Subject: Re: Digital profligacy



I'm jumping in the middle of the thread, not having read all the posts, risking ridicule.

I personally doubt that autoexposure, autofocus, etc., etc., etc, has led to a decline in quality of photographs taken. Sure some people, alot of people, who take photographs don't ever learn exposure for example. Technology makes it easier for more people not to learn it, I agree. But so what. Would they have otherwise? Probably not. Alot of people just take pictures and it's not because they consider photography to be a hobby or passionate pursuit. They just snap the shutter, never mind composition. I would guess that exposure for exposure, there are more good, correctly exposed photographs taken now than 30 years ago, 40 years ago, ad infinitum.


Before automation, you had no choice about learning the technical end of photography. It was part of the game.
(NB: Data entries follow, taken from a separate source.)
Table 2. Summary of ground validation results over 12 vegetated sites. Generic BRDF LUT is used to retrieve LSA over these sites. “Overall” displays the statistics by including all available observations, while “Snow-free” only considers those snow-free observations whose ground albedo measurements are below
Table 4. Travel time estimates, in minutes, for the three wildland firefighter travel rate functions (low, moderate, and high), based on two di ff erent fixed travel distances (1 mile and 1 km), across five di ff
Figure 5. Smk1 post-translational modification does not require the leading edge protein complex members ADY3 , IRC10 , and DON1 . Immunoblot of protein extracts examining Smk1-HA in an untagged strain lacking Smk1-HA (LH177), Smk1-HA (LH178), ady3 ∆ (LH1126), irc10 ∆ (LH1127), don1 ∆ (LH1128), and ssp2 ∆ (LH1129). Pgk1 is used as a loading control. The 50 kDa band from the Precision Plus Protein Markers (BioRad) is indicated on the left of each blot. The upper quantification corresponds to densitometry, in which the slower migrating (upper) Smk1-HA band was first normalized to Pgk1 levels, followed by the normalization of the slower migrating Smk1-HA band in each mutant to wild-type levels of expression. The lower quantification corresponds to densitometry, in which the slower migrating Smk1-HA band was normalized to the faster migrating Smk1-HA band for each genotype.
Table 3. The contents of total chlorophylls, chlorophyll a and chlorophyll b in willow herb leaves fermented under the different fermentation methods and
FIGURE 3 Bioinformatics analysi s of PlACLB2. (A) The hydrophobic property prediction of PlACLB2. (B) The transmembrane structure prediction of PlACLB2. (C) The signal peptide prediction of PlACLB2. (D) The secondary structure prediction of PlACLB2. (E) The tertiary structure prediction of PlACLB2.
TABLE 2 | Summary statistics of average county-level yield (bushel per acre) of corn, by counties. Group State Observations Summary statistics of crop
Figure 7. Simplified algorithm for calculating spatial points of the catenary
You learned how to adjust an aperture and shutter speed to match a needle in the viewfinder.
This, in itself, may seem like a small thing, but it isn't. In the process of learning how to set the camera to correct exposure, you were also, by default, learning much of the workings of light itself, which is what photography is about.
You would be guessing wrong, btw, about properly exposed photographs taken 3 decades ago vs. today.
Automatic exposure does not necessarily give correct exposure, it gives a best guess exposure, that guess coming from a rather retarded brain.
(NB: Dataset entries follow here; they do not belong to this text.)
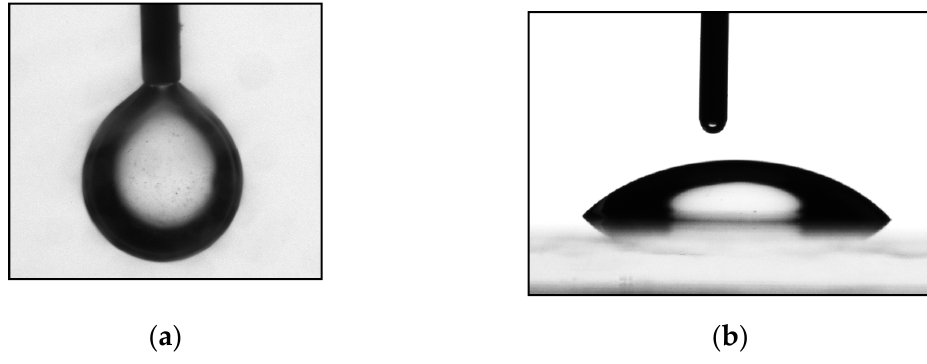
Figure 2. Evaluation of the surface tension ( a ) and the contact angle ( b ).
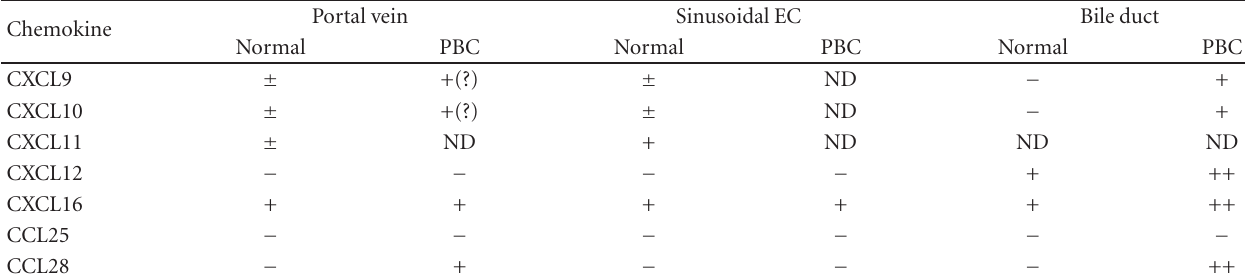
Table 1: Chemokine expression patterns in the portal tract, sinusoidal endothelium, and bile duct of normal and PBC liver. Chemokine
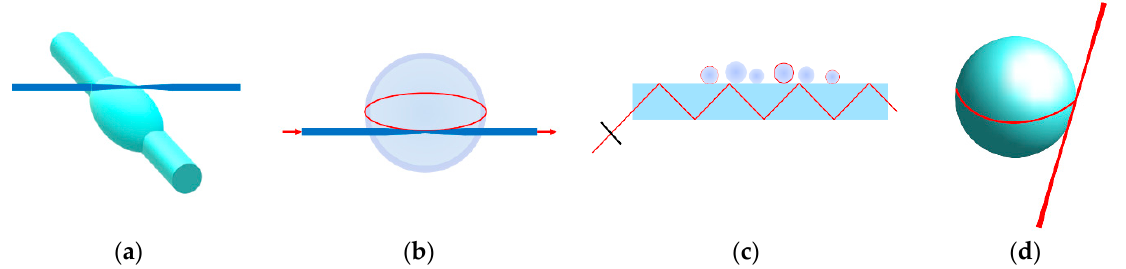
Figure 1. Different types of WGM humidity sensors: ( a ) Microbottle coupled by tapered fiber; ( b ) Microsphere coated with humidity-sensitive layer coupled by tapered fiber; ( c ) Many microspheres coupled by a prism; ( d ) Humidity sensitive liquid droplet resonator coupled by a free space beam.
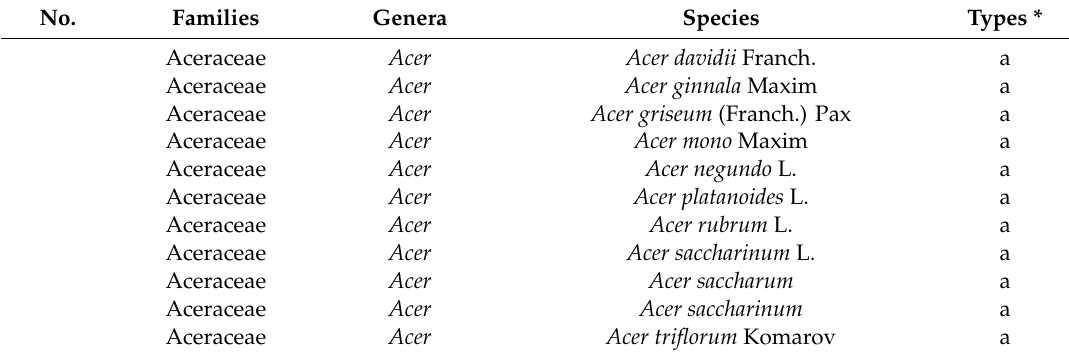
Table 1. Plant species planted in Xiongan New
What I find amusing is that over the past 30 years, the skill set required to be a photographer has changed from learning the rather simple operation of a manual camera with a grand total of 3 controls to the more complicated operation of a device with sometimes a dozen or more buttons, a few dials, a rocker swith, and several hidden and often inscrutable modes.
You need to know far more about machine operation to run a modern camera, especially a digital, than you needed to know about photography when you set everything yourself with a Spotmatic II.



If it is a passionate pursuit, then they will learn. OK, take away the in camera light meter, matrix, spot, center. Is anyone seriously stating they would get more accurate exposure by not using the meter (don't think I'm stating that one should always believe the meter)? That they would get a better exposure more often by not using the meter? I find that pretty hard to believe. I agree that one may learn how to judge exposure better, having acquired a sixth sense after viewing many many *poor* exposures.

People no longer use light meters. For the most part, they trust their camera to make the right judgement call, with little or no input. They walk around an inanimate object taking a dozen or more exposures in the hope that one may be the right one, and then when they get lucky, they put up a PESO and say look how wonderful am I? And it only took 16 tries to get it.


They may not be wasting film, but they are wasting something far more precious.
They are wasting their very lives.



It's all a moot point pretty much, right? If the printer has the ability to compensate for exposure variations that fall within a range of acceptable to bang-on, and they have that ability *by design*, then that's just the other side of the coin, so to speak... exposure can be controlled in camera first and out of camera second (don't anyone think I'm saying exposure in camera doesn't count, I shoot transparencies almost exclusively when using film). From what I've read on this list, there's a huge shortage of printers/processors that are willing to spend the time and effort to produce properly exposed prints.

To be fair, there aren't enough people in sufficient concentrations willing to pay to make it worthwhile to produce top quality prints.
Modern minilabs are not capable of producing 100% accurate colour anyway. You really have to be willing to settle for (at best) closer to 94% accurate, and I doubt many labs hit that mark.